By Alexandria Hilliard, Staff Writer
@alxhilliard

./PHOTO VIA Flickr user Women's eNews

Incidents of sexual assault on college campuses are seemingly in the news every week. It’s time we started doing something about it./PHOTO VIA Flickr user Women’s eNews

When was the last time you heard or read about sexual assault on colleges campuses? I bet it’s sometime in the last 48 hours. Over the past few months, the topic of on-campus sexual assault has left the U.S. in bedlam.

With sexual assault awareness campaigns backed by the Obama administration, it looked as if there was actually some progress being made in combating the issue. In all actuality there has been very little improvement.

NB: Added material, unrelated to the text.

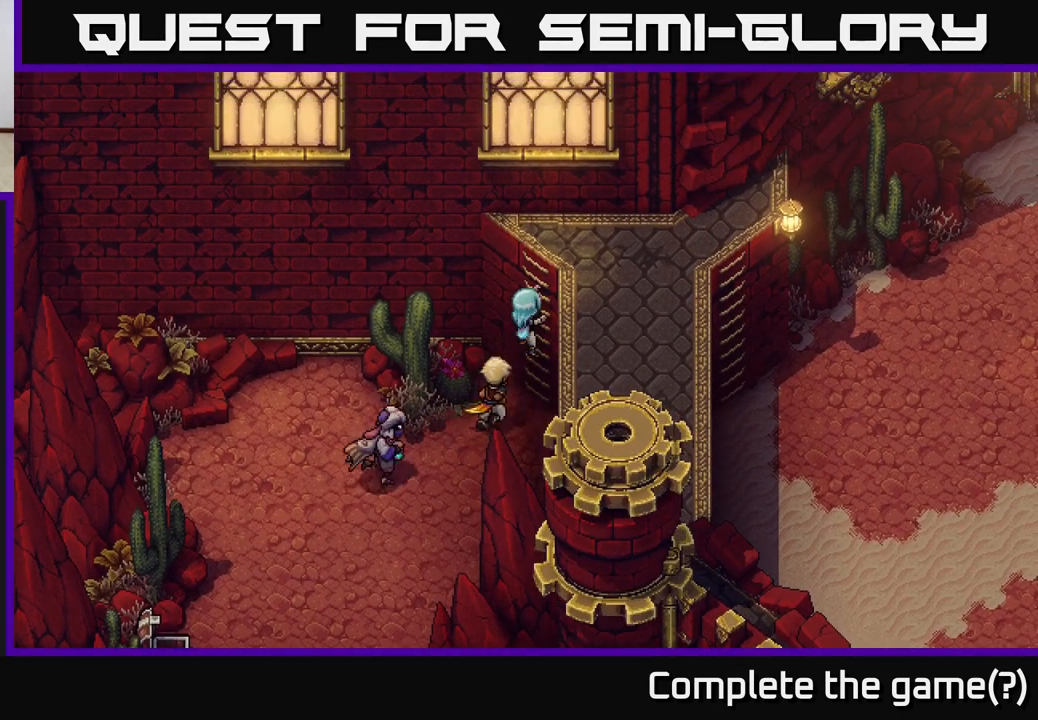
{"buttons": [], "left_stick": "up-right", "right_stick": "center", "events": [[50, "left_stick", "up"], [433, "left_stick", "up-right"]]}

According to a survey conducted by The Huffington Post, not even one-third of students found guilty of sexual assault on college campuses are actually expelled. Some aren’t even suspended. Most offenders are simply forced to attend short-lived courses on morality and then are then released back onto campus, going about their lives like nothing happened while their victims are forced to live with a constant reminder of their trauma.

Rape was a common subject among my high school friends; under many instances, people around me were assaulted. We’d all heard about the dangers of sexual abuse on college campuses, but I never thought that I would actually be affected by it.

My BU orientation session included a demonstration of how to prevent and handle sexual abuse situations. I left orientation feeling relieved because I was finally going to be at a school where both the administration and the students took sexual assault seriously.

I was wrong.

During the first three weeks of college, I heard about three different girls who were sexually assaulted. That warm feeling of security was suddenly stripped. How could you possibly still sexually assault someone even after being educated about it?

Questions like this have been circulating around the nation after numerous instances of on-campus sexual abuse made rounds in the news. Stories from people like Emma Sulkowicz, the Columbia student who was raped in her own dorm room, have begun to lead the public to question whether or not the efforts to solve the sexual assault problem have been effective at all.

As a young woman living on campus and having to bear witness to these instances on a seemingly weekly basis, I urge you all to take a step back and look at what you’re doing. We need to realize that just because we as a nation are spending money on education and prevention, doesn’t mean that we’re actually changing behaviors.

Change isn’t going to happen in the White House or in a board room; its going to happen right there on your very own campus. On-campus sexual assault rates are higher than ever and I think it’s about time we start doing something about it.